Andrew Lansley - Not a t****r
Contrary to popular internet speculation, the Secretary of State for Health is not a ‘tosser’. Nor is he attempting to ‘sell’ the NHS. But nonetheless it looks this morning as though his flagship bill on NHS reorganisation will suffer an incongruous death at the hands of his suddenly outraged Lib Dem colleagues.
The politics of this are bizarre in themselves – a party loses local elections and a referendum, thus giving them the capital to strangle a key Government reform – but it is the broader narrative that is most fascinating here. Think tanks, policy wonks and campaigners are prone to decrying ‘ministerial churn’. Demos published a report looking at the high turn-over of Ministers and Secretaries of State and calling for longer term appointments. The problem, we argued, was that short-term Ministers lead to short-term decision making, lack of specialist knowledge and over-mighty vested interests in the civil service and public sector. Those arguments are as true today as they were two years ago and yet we need only look at Andrew Lansley to see what happens to those senior politicians who actually bother to become experts in their field.

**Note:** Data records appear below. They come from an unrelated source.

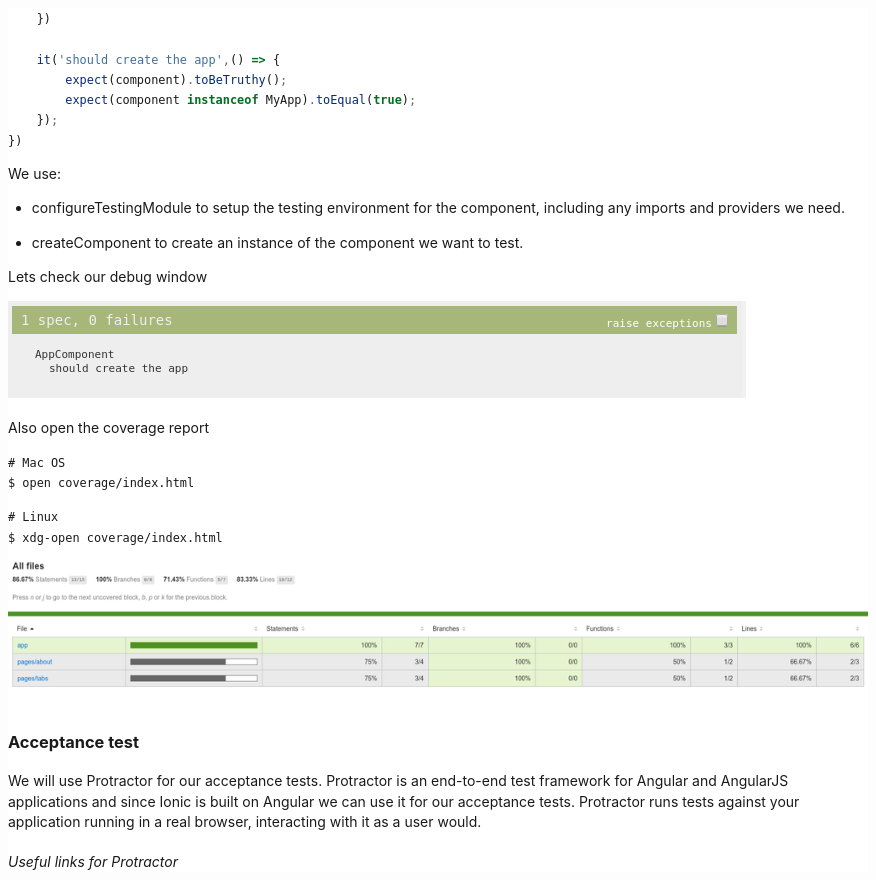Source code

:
 ```javascript
    })

    it('should create the app',() => {
        expect(component).toBeTruthy();
        expect(component instanceof MyApp).toEqual(true);
    });
})
```

We use:

* configureTestingModule to setup the testing environment for the component, including any imports and providers we need.

* createComponent to create an instance of the component we want to test.

Lets check our debug window

![](/assets/debug_window_1_test.png)

Also open the coverage report

```
# Mac OS
$ open coverage/index.html
```

```
# Linux
$ xdg-open coverage/index.html
```

![](/assets/test_coverage_app_100.png)

### Acceptance test

We will use Protractor for our acceptance tests. Protractor is an end-to-end test framework for Angular and AngularJS applications and since Ionic is built on Angular we can use it for our acceptance tests. Protractor runs tests against your application running in a real browser, interacting with it as a user would.

###### Useful links for Protractor
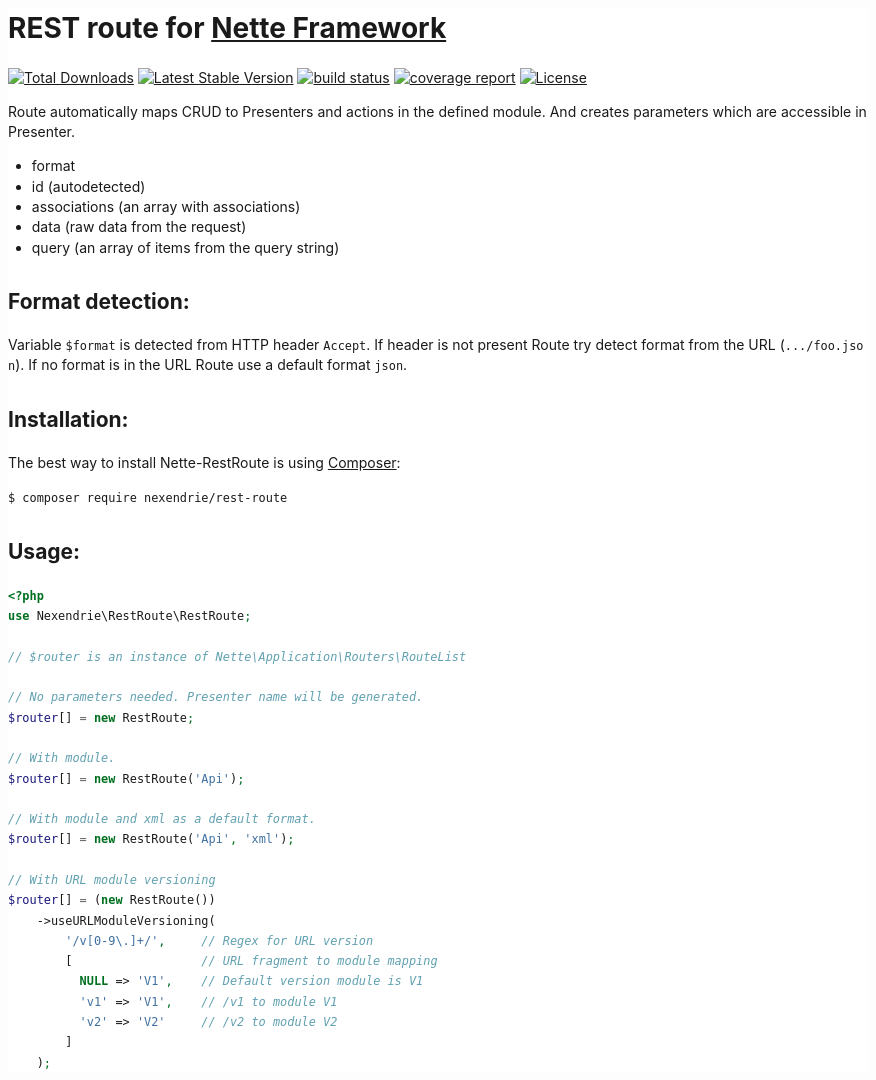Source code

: # REST route for [Nette Framework](http://nette.org) 

[![Total Downloads](https://poser.pugx.org/nexendrie/rest-route/downloads)](https://packagist.org/packages/nexendrie/rest-route) [![Latest Stable Version](https://poser.pugx.org/nexendrie/rest-route/v/stable)](https://gitlab.com/nexendrie/rest-route/-/releases) [![build status](https://gitlab.com/nexendrie/rest-route/badges/master/pipeline.svg?ignore_skipped=true)](https://gitlab.com/nexendrie/rest-route/-/commits/master) [![coverage report](https://gitlab.com/nexendrie/rest-route/badges/master/coverage.svg)](https://gitlab.com/nexendrie/rest-route/-/commits/master) [![License](https://poser.pugx.org/nexendrie/rest-route/license)](https://gitlab.com/nexendrie/rest-route/-/blob/master/LICENSE.md)

Route automatically maps CRUD to Presenters and actions in the defined module.
And creates parameters which are accessible in Presenter.  

- format
- id (autodetected)
- associations (an array with associations)
- data (raw data from the request)
- query (an array of items from the query string)

## Format detection:
Variable ```$format``` is detected from HTTP header ```Accept```. If header is not present Route try detect format from the URL (```.../foo.json```). If no format is in the URL Route use a default format ```json```.

## Installation:
The best way to install Nette-RestRoute is using  [Composer](http://getcomposer.org/):

```sh
$ composer require nexendrie/rest-route
```

## Usage:

```php
<?php
use Nexendrie\RestRoute\RestRoute;

// $router is an instance of Nette\Application\Routers\RouteList  

// No parameters needed. Presenter name will be generated.
$router[] = new RestRoute;

// With module.
$router[] = new RestRoute('Api');

// With module and xml as a default format.
$router[] = new RestRoute('Api', 'xml');

// With URL module versioning
$router[] = (new RestRoute())
    ->useURLModuleVersioning(
        '/v[0-9\.]+/',     // Regex for URL version
        [                  // URL fragment to module mapping
          NULL => 'V1',    // Default version module is V1
          'v1' => 'V1',    // /v1 to module V1
          'v2' => 'V2'     // /v2 to module V2
        ]
    );
```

No-one could accuse Lansley of being a fly-by-night Minister. He shadowed the health brief for six years before getting his hands on the shiny red box post-election. During that time he built a vast understanding of the NHS – of what works and what doesn’t, of how the systems produce outcomes, of what might be done to improve it. Having conducted six long years of field research Mr. Lansley wanted to implement what he had found, to make the changes he saw were necessary and to reform in favour of patients. But he now stands forlorn with a Bill killed for expediency’s sake, a media scenting blood and a very bleak future indeed. Because the truth is that British politics is grotesquely unforgiving to politicians who actually know what they’re talking about. This rare breed takes an interest in a particular area, studies it, makes decisions based on facts rather than either gut or biased briefings – then they seek to act. And because they know how bad the problems really are, because they understand that surface change is insufficient, they tend to try to act big and act bold. It is then that the full force of Britain’s public management class comes hammering at their door demanding their head on a platter. It is happening to Andrew Lansley, it happened to Frank Field, Lord only knows which politician will be foolish enough to get on top of his brief next but we know what fate awaits them.
Ministerial churn is a problem. It leaves us with automaton politicians remotely controlled in the interests of their Department rather than their public. But it will not be solved so long as we allow those who stay, learn and then attempt to act radically to be hung, drawn and quartered in revenge. The Prime Minister claims to want to lead a radical Government – he can achieve that but he must allow his Ministers to embrace that radicalism and to take it forward. That means signalling that he will protect them when their pursuit of reform leaves them open to attack. David Cameron must save Andrew Lansley, and his Bill, or risk sending the message to his Cabinet that short-termism, political expediency and blandness will be rewarded whilst expertise and bravery will not.